Investors held back from trading this morning ahead of planned protests in Saudi Arabia over the weekend.
The Dubai Financial Market was trading flat as it slipped 0.07 per cent to 1,442.29 points and the Abu Dhabi Securities Exchange was up marginally at 0.2 per cent to 2,611.82 points.
Volume of traded shares on both markets was thin as investors remained on the sidelines ahead of a "Day of Rage" in Saudi Arabia tomorrow, which is expected to feed into markets when the Tadawul exchange re-opens on Saturday.
Saudi Arabia's Tadawul stock market ended the week up 0.6 per cent at 6108.67 on Wednesday.

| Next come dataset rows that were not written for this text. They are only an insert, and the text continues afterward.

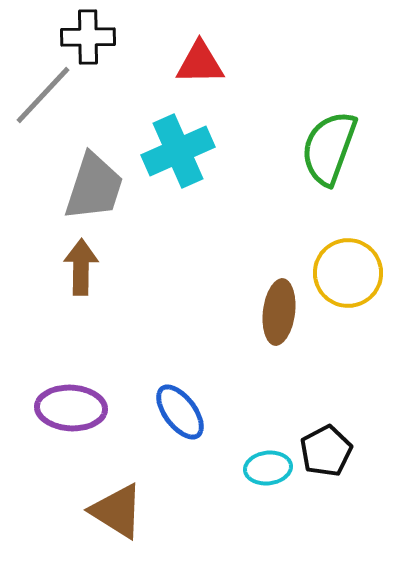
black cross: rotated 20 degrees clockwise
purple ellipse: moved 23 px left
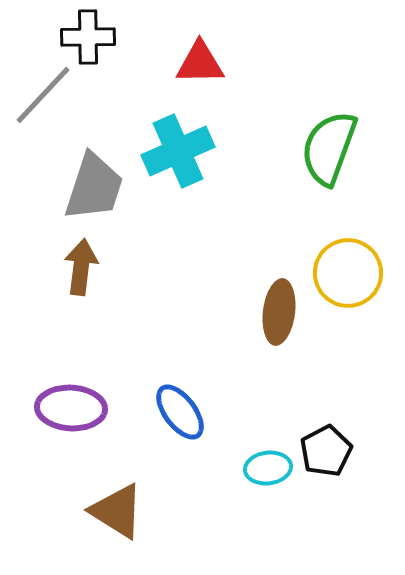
brown arrow: rotated 6 degrees clockwise
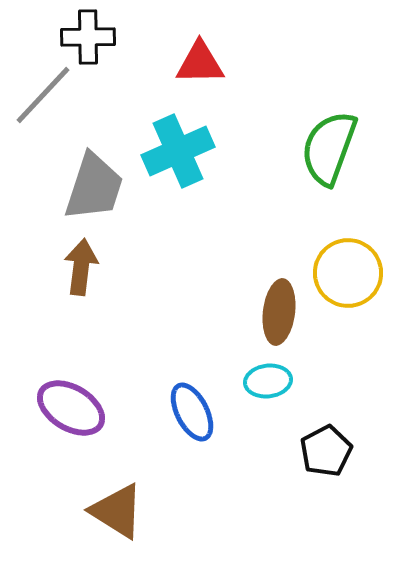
purple ellipse: rotated 28 degrees clockwise
blue ellipse: moved 12 px right; rotated 10 degrees clockwise
cyan ellipse: moved 87 px up
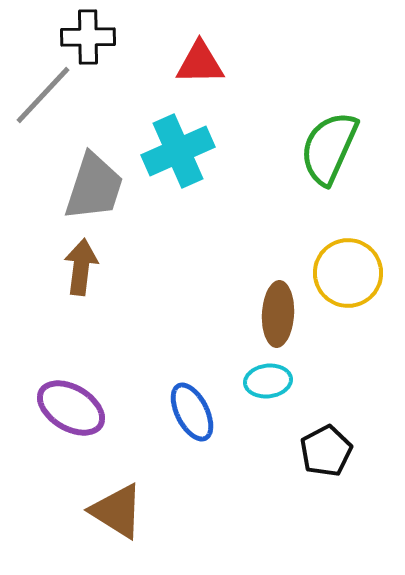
green semicircle: rotated 4 degrees clockwise
brown ellipse: moved 1 px left, 2 px down; rotated 4 degrees counterclockwise
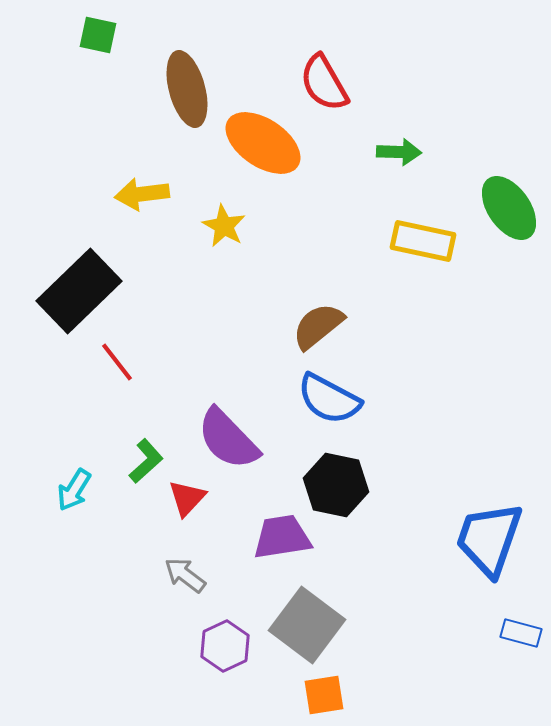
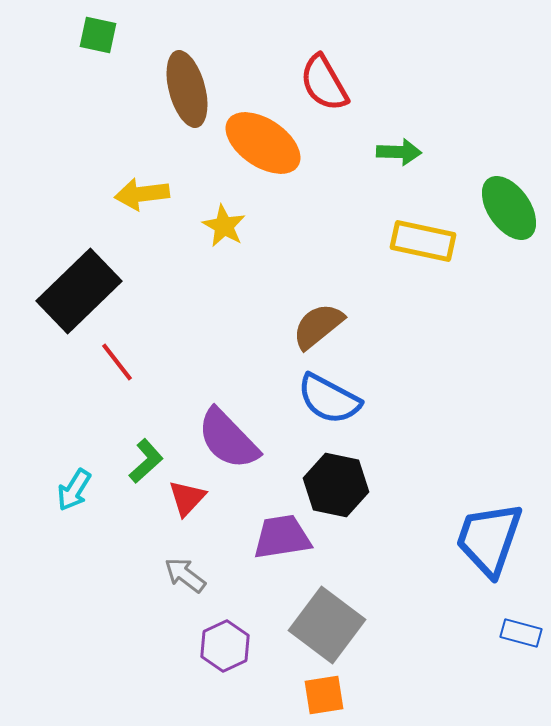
gray square: moved 20 px right
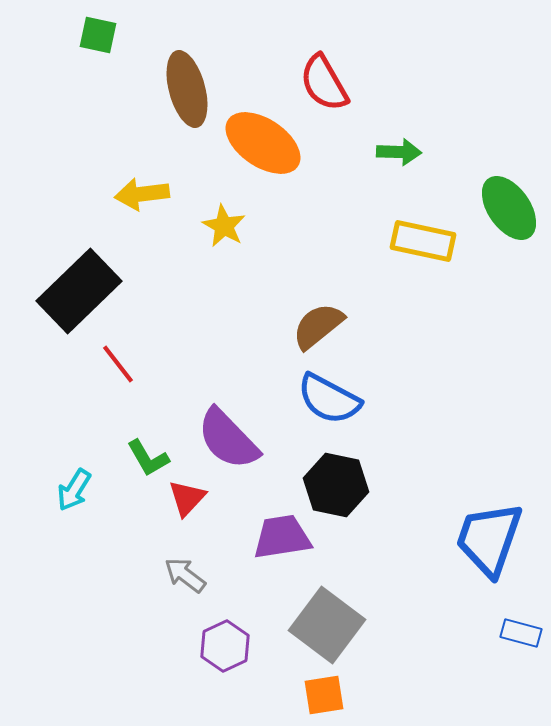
red line: moved 1 px right, 2 px down
green L-shape: moved 2 px right, 3 px up; rotated 102 degrees clockwise
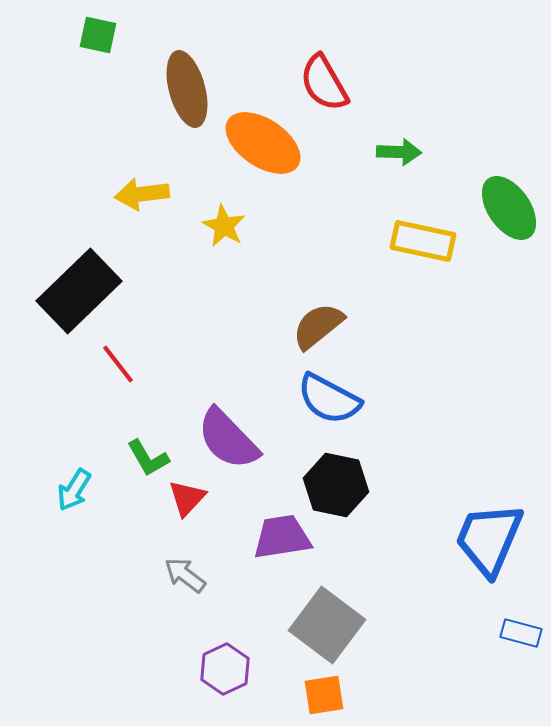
blue trapezoid: rotated 4 degrees clockwise
purple hexagon: moved 23 px down
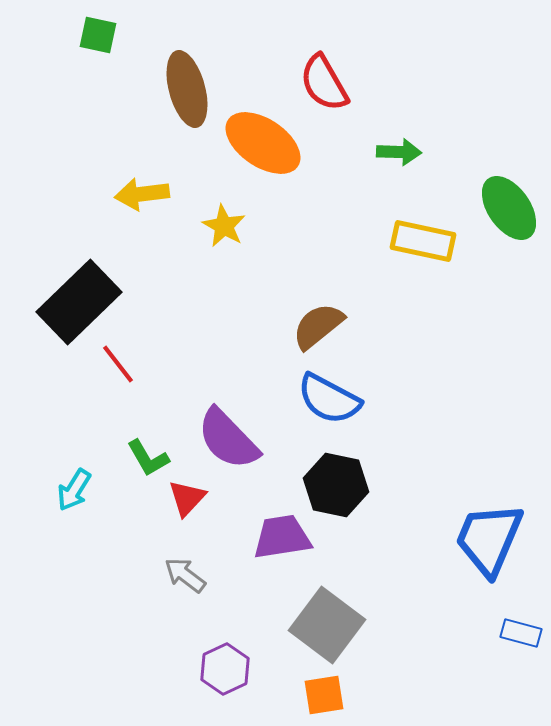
black rectangle: moved 11 px down
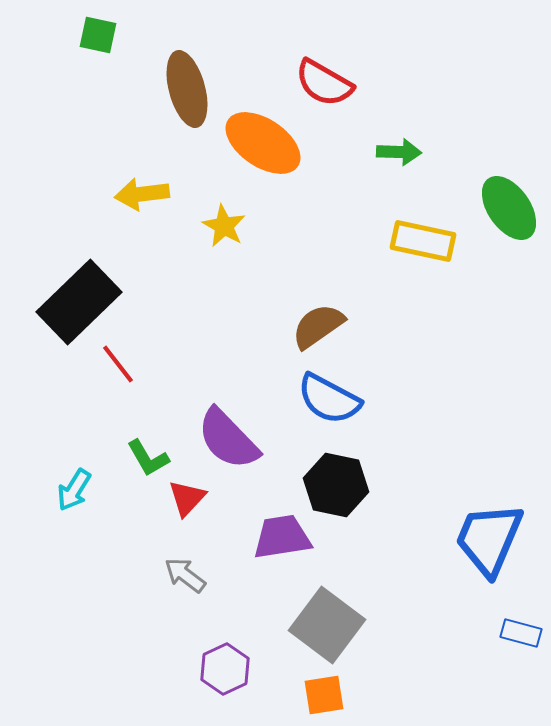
red semicircle: rotated 30 degrees counterclockwise
brown semicircle: rotated 4 degrees clockwise
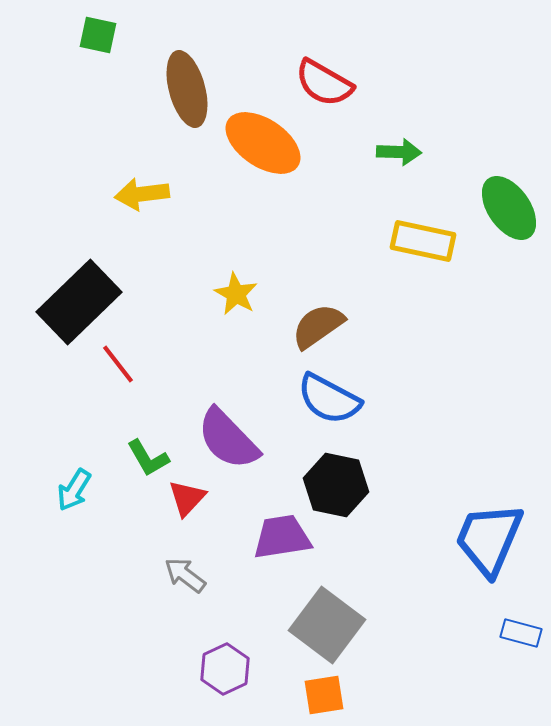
yellow star: moved 12 px right, 68 px down
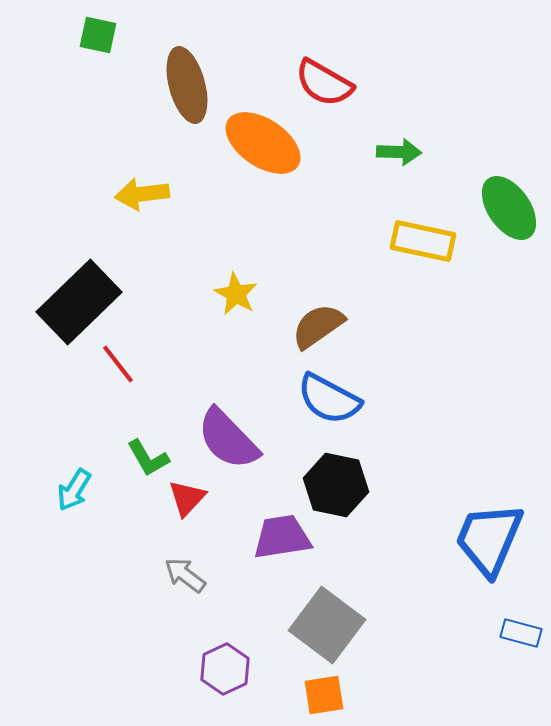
brown ellipse: moved 4 px up
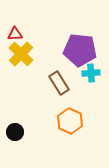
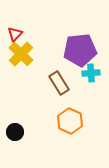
red triangle: rotated 42 degrees counterclockwise
purple pentagon: rotated 12 degrees counterclockwise
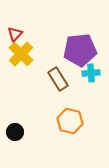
brown rectangle: moved 1 px left, 4 px up
orange hexagon: rotated 10 degrees counterclockwise
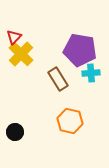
red triangle: moved 1 px left, 3 px down
purple pentagon: rotated 16 degrees clockwise
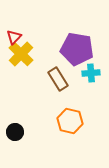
purple pentagon: moved 3 px left, 1 px up
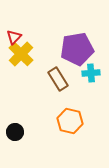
purple pentagon: rotated 20 degrees counterclockwise
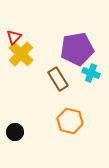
cyan cross: rotated 24 degrees clockwise
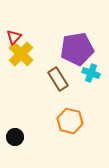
black circle: moved 5 px down
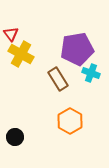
red triangle: moved 3 px left, 3 px up; rotated 21 degrees counterclockwise
yellow cross: rotated 15 degrees counterclockwise
orange hexagon: rotated 15 degrees clockwise
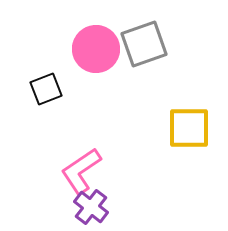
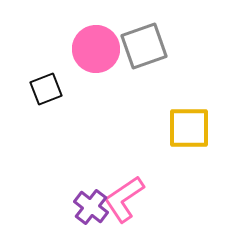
gray square: moved 2 px down
pink L-shape: moved 43 px right, 28 px down
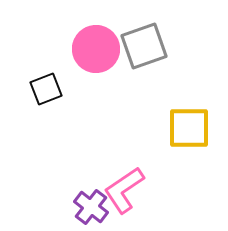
pink L-shape: moved 9 px up
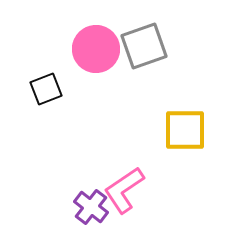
yellow square: moved 4 px left, 2 px down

The benchmark index has now added about 15 per cent this week, after a 13-session losing streak saw it lose about 20 per cent. The Tadawul is closed today.
But some blue-chip companies that have retreated in the last month since the onset of turmoil in the Arab world, continued to benefit from investor interest.
In Abu Dhabi, Etisalat, the UAE's biggest company by market capitalisation, rose 0.45 per cent to Dh11.2 this morning as nearly 2 million shares changed hands.
But Aldar Properties fell 2.26 per cent to Dh1.3 at the opening bell.
Brent crude rose 0.3 per cent to $116 a barrel after oil industry infrastructure was bombed in Libya, inflicting what could be longer-term damage on the country's exporting capacity. It is the 8th largest producer of oil in the world.